O regime internacional de proteção da biodiversidade não foge ao movimento contemporâneo de reconhecimento e limitação do poder soberano do Estado. A transformação de um bem ambiental em patrimônio comum da humanidade, e a responsabilidade exigida do Estado quanto à gestão de seus recursos, restringe sua independência para utilizar os recursos naturais, ainda que dentro do seu território. Diversamente, reconhecer a soberania dos Estados sobre determinados bens ambientais garante, juridicamente, sua independência e autonomia.

A soberania jurídica dos Estados para utilização e preservação da biodiversidade está resguardada pela Convenção- Quadro sobre Diversidade Biológica e na Declaração de Princípios. Contudo, este Tratado contempla limitações como o dever de conservá-la para as gerações presentes e futuras, explorando-a de modo sustentável, além de não provocar danos nos territórios vizinhos.

No regime de acesso aos recursos genéticos identifica-se o fortalecimento da soberania, já que o Estado atua de modo mais intenso, estabelecendo regras e legislações sobre acesso, e afastando as comunidades locais que tiveram seu importância reconhecida na CDB, na Declaração de Princípios e na Agenda 21. Por outro lado, a liberdade estatal é restringida por suas obrigações de cooperar, de facilitar, para outras Partes da Convenção, o acesso aos seus recursos genéticos; de transferir tecnologia; de promover a repartição justa e eqüitativa dos benefícios advindos do acesso. Assim, a soberania é ao mesmo tempo preservada e balizada juridicamente na Convenção da Diversidade Biológica.

Por fim, ao refletir sobre a relação entre soberania e meio ambiente, constata-se que o aumento da interdependência global diminui o grau de liberdade estatal, ou seja, a soberania deixou de ser absoluta, mas o Estado ainda é independente para gerir sua biodiversidade mediante normas jurídicas mais especificas e eficazes.

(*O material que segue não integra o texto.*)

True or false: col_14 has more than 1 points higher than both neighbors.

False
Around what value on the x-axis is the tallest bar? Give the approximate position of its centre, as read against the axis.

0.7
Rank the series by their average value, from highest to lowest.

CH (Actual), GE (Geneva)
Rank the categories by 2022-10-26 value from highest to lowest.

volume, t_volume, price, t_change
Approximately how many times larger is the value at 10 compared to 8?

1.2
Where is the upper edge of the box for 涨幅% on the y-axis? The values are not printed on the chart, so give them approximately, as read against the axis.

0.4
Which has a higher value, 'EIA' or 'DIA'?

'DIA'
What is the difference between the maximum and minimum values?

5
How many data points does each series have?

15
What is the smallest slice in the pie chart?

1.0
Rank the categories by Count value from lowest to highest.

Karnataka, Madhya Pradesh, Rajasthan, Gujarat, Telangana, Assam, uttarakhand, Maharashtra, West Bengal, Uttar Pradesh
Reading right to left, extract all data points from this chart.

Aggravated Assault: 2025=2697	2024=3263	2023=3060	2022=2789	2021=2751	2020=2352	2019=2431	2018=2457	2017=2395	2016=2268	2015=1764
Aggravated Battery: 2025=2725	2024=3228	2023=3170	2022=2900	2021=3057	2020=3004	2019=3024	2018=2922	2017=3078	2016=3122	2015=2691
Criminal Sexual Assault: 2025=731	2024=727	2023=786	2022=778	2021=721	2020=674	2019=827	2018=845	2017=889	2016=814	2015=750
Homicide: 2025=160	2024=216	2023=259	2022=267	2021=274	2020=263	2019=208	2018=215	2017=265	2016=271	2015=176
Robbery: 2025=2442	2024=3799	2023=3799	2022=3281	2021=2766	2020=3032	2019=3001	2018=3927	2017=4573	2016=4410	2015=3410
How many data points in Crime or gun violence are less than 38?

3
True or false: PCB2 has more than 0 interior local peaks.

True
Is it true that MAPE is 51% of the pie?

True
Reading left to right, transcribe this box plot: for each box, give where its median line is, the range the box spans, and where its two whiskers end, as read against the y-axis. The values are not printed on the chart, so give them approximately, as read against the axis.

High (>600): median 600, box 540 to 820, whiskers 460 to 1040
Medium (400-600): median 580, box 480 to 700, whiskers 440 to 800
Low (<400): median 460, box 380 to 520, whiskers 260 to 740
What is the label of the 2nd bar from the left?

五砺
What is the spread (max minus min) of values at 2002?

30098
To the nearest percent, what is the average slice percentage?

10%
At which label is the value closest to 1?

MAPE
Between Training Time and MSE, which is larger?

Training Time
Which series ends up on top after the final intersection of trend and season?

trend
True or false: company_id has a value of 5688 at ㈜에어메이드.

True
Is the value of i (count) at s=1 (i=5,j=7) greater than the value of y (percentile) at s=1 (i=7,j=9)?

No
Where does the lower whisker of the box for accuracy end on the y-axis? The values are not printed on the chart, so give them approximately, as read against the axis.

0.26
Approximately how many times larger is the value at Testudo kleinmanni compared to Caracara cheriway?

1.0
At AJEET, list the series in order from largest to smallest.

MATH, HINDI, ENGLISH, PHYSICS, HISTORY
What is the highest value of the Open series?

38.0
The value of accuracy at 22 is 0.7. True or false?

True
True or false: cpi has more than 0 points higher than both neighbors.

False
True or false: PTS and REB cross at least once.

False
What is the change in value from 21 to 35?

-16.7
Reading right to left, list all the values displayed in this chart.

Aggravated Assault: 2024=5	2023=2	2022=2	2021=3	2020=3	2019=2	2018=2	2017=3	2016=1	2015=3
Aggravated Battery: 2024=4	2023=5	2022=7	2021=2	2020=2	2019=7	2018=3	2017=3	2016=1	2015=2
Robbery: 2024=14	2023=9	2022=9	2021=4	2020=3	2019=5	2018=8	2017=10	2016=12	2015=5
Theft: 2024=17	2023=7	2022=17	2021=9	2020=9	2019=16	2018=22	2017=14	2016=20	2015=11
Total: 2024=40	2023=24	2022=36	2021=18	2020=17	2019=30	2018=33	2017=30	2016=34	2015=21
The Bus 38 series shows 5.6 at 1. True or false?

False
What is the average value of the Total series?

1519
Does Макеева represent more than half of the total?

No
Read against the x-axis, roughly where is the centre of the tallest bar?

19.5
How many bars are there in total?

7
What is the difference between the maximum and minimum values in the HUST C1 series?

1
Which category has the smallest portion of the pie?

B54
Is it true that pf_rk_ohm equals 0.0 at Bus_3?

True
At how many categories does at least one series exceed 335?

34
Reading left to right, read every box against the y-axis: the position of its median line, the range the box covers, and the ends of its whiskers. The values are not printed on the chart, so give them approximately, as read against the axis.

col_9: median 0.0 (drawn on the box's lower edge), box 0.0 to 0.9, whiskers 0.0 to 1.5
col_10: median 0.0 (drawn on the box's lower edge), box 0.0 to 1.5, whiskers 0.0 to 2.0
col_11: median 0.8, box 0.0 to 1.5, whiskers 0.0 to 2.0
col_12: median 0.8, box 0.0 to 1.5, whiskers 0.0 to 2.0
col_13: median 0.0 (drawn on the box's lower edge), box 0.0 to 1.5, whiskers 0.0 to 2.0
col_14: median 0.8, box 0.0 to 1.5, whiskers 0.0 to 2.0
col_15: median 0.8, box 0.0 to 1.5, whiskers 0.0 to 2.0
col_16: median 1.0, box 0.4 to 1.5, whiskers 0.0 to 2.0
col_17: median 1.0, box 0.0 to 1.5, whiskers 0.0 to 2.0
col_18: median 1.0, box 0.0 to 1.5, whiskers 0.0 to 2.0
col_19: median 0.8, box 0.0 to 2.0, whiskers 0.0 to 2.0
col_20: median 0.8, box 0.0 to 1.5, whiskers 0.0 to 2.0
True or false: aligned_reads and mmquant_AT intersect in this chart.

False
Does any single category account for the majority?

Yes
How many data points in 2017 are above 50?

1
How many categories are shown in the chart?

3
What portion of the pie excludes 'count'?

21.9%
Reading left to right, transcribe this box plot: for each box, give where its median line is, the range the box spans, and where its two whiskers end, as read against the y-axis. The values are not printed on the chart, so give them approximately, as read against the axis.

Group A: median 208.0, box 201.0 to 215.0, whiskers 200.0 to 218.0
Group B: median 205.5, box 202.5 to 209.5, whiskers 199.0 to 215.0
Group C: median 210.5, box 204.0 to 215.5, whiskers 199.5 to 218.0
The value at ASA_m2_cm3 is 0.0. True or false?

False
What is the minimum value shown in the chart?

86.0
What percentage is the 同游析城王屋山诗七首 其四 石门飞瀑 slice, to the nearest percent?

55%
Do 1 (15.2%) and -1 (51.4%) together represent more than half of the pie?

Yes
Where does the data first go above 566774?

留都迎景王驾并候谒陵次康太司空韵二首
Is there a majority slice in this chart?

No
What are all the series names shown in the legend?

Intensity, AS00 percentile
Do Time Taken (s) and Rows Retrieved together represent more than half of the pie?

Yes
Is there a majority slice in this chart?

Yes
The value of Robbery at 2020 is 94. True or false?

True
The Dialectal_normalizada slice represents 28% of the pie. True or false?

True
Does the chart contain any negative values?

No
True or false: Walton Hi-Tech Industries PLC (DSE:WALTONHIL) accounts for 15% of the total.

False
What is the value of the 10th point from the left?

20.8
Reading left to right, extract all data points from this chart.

A independência estatal é reafirmada na CBD, ao se reconhecer o poder soberano dos Estados para explorar sua diversidade biológica e determinar o acesso, ao se estabelecer que as decisões nas COPs serão mediante consenso. Entretanto, o dever de cooperar, de prevenir, de precaver, de se responsabilizar pelos danos ambientais transfronteiriços restringiu, significativamente, o âmbito de liberdade do Estado.